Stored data
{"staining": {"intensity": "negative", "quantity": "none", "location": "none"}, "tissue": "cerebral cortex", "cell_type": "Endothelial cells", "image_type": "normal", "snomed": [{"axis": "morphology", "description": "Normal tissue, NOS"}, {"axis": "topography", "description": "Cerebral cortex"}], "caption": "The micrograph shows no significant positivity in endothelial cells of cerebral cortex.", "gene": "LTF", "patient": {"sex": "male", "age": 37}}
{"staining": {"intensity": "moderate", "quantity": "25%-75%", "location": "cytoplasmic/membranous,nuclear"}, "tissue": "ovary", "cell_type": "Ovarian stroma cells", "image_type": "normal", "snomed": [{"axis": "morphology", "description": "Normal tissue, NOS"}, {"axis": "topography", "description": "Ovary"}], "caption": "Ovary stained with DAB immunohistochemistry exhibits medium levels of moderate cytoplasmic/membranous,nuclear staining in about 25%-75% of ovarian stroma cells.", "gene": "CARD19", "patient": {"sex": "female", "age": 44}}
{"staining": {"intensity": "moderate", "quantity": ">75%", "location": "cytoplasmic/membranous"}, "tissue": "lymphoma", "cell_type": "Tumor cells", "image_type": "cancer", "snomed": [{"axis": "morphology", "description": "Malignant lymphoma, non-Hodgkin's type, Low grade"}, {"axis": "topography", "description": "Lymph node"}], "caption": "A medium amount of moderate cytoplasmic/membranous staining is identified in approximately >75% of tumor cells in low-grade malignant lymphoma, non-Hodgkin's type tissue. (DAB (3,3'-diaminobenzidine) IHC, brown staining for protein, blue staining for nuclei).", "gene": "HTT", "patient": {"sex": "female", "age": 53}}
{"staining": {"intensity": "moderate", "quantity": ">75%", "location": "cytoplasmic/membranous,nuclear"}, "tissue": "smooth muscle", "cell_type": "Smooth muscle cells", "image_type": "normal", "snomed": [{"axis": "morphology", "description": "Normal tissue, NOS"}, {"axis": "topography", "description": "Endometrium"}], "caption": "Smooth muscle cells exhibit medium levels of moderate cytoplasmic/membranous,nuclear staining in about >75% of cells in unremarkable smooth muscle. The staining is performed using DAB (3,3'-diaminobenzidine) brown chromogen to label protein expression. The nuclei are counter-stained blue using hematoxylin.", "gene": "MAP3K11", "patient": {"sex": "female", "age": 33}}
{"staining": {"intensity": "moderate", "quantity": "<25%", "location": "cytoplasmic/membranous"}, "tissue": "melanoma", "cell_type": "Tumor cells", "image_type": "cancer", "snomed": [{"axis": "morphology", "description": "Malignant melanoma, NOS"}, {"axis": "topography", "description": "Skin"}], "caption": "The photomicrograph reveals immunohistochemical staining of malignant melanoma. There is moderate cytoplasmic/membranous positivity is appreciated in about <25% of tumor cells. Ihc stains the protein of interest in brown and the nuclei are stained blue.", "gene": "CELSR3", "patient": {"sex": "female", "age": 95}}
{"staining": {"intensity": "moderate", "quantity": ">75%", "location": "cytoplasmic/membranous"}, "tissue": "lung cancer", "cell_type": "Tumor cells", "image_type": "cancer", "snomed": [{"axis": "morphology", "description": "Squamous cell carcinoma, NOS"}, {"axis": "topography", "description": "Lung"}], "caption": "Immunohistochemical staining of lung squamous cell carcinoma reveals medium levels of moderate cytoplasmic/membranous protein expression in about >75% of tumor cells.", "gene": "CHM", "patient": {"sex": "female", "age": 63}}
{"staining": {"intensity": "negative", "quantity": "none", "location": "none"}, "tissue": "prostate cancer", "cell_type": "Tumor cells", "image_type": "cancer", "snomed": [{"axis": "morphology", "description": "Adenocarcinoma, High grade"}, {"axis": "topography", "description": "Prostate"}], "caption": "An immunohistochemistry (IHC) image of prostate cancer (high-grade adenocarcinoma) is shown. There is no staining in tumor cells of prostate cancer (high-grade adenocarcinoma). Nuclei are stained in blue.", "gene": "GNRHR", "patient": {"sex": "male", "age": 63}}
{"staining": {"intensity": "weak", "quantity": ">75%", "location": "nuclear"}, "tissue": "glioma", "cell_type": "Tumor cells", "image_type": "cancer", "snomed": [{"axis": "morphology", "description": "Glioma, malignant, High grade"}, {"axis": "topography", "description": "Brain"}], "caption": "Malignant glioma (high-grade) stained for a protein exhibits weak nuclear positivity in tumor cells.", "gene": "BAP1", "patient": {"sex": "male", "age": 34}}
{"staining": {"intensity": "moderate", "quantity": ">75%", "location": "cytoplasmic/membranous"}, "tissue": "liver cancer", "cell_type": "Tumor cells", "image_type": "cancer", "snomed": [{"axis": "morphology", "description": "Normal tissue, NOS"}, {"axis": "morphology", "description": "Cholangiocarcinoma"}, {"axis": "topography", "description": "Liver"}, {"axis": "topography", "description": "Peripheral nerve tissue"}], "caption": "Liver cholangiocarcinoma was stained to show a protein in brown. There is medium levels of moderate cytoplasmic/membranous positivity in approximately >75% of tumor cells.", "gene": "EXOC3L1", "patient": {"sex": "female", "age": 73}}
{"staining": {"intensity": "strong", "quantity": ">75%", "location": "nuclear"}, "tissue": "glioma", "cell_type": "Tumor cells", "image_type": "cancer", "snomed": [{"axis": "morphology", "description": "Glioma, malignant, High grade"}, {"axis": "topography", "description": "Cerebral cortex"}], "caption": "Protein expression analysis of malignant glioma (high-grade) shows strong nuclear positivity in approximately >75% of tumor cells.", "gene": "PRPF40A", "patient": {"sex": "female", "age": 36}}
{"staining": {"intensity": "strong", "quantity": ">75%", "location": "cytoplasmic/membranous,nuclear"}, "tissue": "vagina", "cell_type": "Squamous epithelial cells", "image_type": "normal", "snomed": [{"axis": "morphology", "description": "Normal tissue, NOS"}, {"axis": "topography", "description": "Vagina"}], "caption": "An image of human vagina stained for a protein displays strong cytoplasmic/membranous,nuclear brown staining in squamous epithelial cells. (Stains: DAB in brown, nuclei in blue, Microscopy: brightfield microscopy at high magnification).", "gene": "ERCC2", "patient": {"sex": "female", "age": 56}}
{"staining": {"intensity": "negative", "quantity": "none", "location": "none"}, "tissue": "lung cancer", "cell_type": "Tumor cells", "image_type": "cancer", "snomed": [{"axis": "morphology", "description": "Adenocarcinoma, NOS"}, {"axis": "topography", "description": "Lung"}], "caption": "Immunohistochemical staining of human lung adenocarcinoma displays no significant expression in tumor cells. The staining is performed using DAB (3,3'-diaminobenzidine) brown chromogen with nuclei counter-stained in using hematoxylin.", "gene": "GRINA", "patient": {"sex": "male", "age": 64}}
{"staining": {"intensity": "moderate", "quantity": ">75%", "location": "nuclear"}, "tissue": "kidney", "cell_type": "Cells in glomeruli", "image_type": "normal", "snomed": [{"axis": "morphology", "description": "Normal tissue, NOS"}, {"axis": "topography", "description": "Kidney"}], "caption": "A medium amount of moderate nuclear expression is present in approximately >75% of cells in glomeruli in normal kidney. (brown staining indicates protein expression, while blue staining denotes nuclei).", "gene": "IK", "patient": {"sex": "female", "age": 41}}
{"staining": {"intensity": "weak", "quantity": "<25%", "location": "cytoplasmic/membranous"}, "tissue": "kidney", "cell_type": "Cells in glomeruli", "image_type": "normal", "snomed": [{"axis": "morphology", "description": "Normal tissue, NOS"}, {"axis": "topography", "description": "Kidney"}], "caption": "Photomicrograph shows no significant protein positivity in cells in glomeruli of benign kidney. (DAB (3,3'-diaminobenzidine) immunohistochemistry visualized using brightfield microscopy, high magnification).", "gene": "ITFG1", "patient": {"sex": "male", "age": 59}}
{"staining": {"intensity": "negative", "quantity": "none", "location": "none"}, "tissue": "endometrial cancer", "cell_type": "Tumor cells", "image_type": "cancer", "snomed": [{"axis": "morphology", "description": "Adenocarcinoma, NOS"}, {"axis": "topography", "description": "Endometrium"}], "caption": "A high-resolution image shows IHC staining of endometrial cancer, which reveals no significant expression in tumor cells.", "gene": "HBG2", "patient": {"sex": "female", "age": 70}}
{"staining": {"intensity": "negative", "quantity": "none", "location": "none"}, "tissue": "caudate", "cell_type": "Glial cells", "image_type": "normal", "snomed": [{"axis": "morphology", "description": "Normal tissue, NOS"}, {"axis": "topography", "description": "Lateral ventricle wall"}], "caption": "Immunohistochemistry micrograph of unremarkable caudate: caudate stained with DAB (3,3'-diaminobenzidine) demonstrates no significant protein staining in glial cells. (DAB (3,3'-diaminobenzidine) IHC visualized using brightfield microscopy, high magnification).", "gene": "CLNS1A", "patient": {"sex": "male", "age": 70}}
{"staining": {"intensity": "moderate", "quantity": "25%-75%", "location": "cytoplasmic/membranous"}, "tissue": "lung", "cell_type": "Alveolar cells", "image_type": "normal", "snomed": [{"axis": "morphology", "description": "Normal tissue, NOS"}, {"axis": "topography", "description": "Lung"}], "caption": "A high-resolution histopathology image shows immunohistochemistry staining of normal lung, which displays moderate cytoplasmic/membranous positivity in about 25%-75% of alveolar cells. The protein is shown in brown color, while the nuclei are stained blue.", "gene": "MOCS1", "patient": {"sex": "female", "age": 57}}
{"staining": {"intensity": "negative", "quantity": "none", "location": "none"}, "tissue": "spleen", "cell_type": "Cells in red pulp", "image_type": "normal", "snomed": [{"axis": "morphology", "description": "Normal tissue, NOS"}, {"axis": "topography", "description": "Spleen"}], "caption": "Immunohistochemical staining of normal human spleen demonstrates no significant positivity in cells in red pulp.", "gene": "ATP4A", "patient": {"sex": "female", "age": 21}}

Work task :: Exactly the lines above from the one with "image of human" to the one with "staining of human", both included, are to be quoted; leave the rest out.

Result below ::
{"staining": {"intensity": "strong", "quantity": ">75%", "location": "cytoplasmic/membranous,nuclear"}, "tissue": "vagina", "cell_type": "Squamous epithelial cells", "image_type": "normal", "snomed": [{"axis": "morphology", "description": "Normal tissue, NOS"}, {"axis": "topography", "description": "Vagina"}], "caption": "An image of human vagina stained for a protein displays strong cytoplasmic/membranous,nuclear brown staining in squamous epithelial cells. (Stains: DAB in brown, nuclei in blue, Microscopy: brightfield microscopy at high magnification).", "gene": "ERCC2", "patient": {"sex": "female", "age": 56}}
{"staining": {"intensity": "negative", "quantity": "none", "location": "none"}, "tissue": "lung cancer", "cell_type": "Tumor cells", "image_type": "cancer", "snomed": [{"axis": "morphology", "description": "Adenocarcinoma, NOS"}, {"axis": "topography", "description": "Lung"}], "caption": "Immunohistochemical staining of human lung adenocarcinoma displays no significant expression in tumor cells. The staining is performed using DAB (3,3'-diaminobenzidine) brown chromogen with nuclei counter-stained in using hematoxylin.", "gene": "GRINA", "patient": {"sex": "male", "age": 64}}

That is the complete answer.